Okay, so maybe that' s not the exact words I used with Bob, but you get the picture. Will Bob show up Monday? I don' t know, but I kind of doubt it. In fact, Bob will probably take me off his Christmas card list. He probably thinks I' ve got " too much Testosterone," like that' s a bad thing. I think Bob is just stuck in a rut, and as the saying goes, the only difference between a rut and a grave is depth. 

The way out of the rut is to make major changes in your life, most of which won' t be too pleasant in the beginning. The opportunity to make those changes seldom comes as bluntly as I put it to Bob. Most of the time, that opportunity knocks very softly. What I did was basically give Bob a verbal slap in the face. You can react two ways to a slap. You can get angry at the person doing the slapping, or you can realize that he was just trying to get you to wake up and focus on what you really want and, more importantly, what it' ll take to get it. 

If you' re a regular T-mag reader, I doubt you need to be called out like Bob. But maybe you' ve caught yourself slacking a little here lately. Maybe you' ve missed a few workouts or maybe you started a little too early on the usual holiday feasting, like, say, back in September.
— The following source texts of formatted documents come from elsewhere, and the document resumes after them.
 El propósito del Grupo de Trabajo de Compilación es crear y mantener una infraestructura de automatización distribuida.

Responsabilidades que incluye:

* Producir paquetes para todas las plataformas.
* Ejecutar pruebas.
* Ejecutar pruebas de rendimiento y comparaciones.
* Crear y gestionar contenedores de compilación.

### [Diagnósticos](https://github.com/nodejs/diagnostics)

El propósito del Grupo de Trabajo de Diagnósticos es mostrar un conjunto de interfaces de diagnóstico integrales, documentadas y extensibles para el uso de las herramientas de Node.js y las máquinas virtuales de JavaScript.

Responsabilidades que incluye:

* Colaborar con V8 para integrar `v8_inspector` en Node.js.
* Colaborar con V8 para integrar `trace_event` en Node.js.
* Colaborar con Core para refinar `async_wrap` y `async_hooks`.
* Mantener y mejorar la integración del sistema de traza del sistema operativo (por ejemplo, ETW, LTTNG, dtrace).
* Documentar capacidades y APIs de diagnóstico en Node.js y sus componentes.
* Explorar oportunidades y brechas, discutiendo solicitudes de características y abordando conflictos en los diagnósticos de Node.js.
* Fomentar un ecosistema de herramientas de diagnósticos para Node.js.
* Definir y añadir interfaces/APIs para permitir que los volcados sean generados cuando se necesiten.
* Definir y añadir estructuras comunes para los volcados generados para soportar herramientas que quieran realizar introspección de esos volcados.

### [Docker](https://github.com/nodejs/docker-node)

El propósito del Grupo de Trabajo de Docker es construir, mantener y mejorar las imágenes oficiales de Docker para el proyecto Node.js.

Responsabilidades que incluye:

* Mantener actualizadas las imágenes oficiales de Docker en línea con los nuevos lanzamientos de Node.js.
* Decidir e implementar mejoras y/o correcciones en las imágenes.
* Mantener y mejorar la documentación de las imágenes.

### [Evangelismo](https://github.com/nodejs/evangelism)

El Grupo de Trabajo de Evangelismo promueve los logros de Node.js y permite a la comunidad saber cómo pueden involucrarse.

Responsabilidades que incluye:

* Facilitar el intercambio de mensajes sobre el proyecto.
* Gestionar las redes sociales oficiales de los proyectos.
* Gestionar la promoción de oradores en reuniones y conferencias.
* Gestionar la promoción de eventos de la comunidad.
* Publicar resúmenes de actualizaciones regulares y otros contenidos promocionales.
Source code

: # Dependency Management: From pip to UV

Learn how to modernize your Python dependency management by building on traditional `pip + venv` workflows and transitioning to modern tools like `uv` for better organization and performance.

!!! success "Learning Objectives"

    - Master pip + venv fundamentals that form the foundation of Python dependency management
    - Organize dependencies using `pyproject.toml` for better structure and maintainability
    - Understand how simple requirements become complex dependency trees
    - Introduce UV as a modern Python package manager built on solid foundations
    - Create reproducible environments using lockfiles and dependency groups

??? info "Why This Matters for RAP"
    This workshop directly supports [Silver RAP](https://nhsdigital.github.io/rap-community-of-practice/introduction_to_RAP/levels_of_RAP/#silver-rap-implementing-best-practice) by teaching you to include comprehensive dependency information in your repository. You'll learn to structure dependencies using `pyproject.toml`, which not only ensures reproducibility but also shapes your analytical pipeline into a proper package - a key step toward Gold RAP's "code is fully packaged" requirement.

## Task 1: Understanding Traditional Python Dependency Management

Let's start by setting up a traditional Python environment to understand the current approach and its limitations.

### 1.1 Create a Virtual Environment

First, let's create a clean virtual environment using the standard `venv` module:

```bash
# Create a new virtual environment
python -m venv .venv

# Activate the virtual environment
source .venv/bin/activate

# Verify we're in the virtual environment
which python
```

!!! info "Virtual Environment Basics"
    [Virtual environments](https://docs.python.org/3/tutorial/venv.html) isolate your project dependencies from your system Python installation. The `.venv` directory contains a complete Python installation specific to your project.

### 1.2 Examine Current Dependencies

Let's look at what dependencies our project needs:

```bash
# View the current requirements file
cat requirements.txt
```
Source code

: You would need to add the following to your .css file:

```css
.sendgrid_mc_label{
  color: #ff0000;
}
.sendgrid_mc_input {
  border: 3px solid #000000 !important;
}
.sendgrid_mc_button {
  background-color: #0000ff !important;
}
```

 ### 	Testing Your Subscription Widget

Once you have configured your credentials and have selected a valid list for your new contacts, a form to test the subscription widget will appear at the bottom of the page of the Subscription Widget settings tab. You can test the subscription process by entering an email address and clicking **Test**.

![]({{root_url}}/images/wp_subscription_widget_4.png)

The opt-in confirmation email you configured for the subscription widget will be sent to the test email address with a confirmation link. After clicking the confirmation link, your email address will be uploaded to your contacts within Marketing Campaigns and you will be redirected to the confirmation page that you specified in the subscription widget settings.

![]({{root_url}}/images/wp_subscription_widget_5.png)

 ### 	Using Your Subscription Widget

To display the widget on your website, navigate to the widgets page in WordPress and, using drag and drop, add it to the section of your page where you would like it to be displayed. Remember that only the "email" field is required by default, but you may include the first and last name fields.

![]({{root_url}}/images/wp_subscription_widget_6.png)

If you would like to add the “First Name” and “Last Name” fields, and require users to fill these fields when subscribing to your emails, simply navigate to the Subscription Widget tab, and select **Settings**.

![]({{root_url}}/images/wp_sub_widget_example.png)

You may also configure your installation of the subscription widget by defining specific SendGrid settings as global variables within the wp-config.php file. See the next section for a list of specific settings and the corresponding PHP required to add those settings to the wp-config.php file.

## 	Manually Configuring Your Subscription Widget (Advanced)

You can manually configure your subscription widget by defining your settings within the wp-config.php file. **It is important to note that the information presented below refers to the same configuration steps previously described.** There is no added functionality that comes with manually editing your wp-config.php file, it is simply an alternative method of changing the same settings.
Just remember that the time to start working on that summer body is now. The time to get rid of those bad habits that hold you back in the gym is now. You want to look totally different by next Christmas? Start now. This isn' t because of the holidays or any corny New Year' s resolutions either. The best time is always now. 

Christmas day I want you to enjoy being with your family and friends. I want you to open presents, sip a little eggnog and have a good meal. But if your regularily scheduled workout happens to fall on December 25th, what will you be doing at six o' clock that morning? 

That' s what separates us from guys like Bob. 




thats it


----------



## PreMier (Feb 16, 2004)

Damn, that was a good read.


----------



## Flex (Feb 16, 2004)

"Message of the day: UP THE DOSAGE"


----------



## gr81 (Feb 16, 2004)

this has nothing to do with BB but I love the quote in my sig. in fact anything form Scarface gets me going pretty good. I love it.


----------



## Flex (Feb 16, 2004)

^"FUCK Caspar Gomez, and FUCK thee fuckin' Diaz brothers......I bury doze cockaroaches"-T.M.


----------



## Flex (Feb 16, 2004)

"Bodybuilding is an individual sport. So no one is responsible for your lack of discipline but yourself" -Lee Haney


----------



## ponyboy (Feb 17, 2004)

Yoda was always good for inspiration:  

"Do, or do not - there is no try."  



"I don't believe it."  
"That is why you fail..."


----------



## Flex (Feb 18, 2004)

come on guys/gals, can't let this thread die so easily!

"Fear nothing but fear itself"

"Pain is only temporary"


----------



## PreMier (Feb 18, 2004)

"I feel sorry for those that dont drink, because when they wake up in the morning, thats the best their going to feel all day" 
-Frank Sinatra


----------



## Flex (Feb 18, 2004)

"LIGHT WEIGHT...........YEAAAAAH BUDDYYYYYYYYY........LIGHT WEIGHT BABAAAAAAAAAAY"-

Ronnie Coleman (before deadlifting 805x2 5.5 weeks out from Mr. O)


----------



## PreMier (Feb 18, 2004)

You saw that video too.  
Mike Tyson Voice 
"I will eat your children"


----------



## Flex (Feb 18, 2004)

> _*Originally posted by PreMier *_
> You saw that video too.



Have i seen it??? i watch it everyday bro haha.

"I'm reeeeeeeeady.................Ready for the big ride Babaaaaaaaaaaaaay"-Castor Troy


----------



## PreMier (Feb 18, 2004)

"dont you hate that?" Mia
"hate what?" Vincent
"That akward silence" Mia
....
"You know, thats when you know you have found the right person.  When you can shut the fuck up, sit there, and not feel akward." Mia
"Well, I dont think we're there yet, we just met" Vincent
"Why dont you sit here, and think of something to say, while I go and powder my nose." Mia


----------



## supertech (Feb 18, 2004)

"Can I wash my winky in your kitchen sinky?" - Little Nicky


----------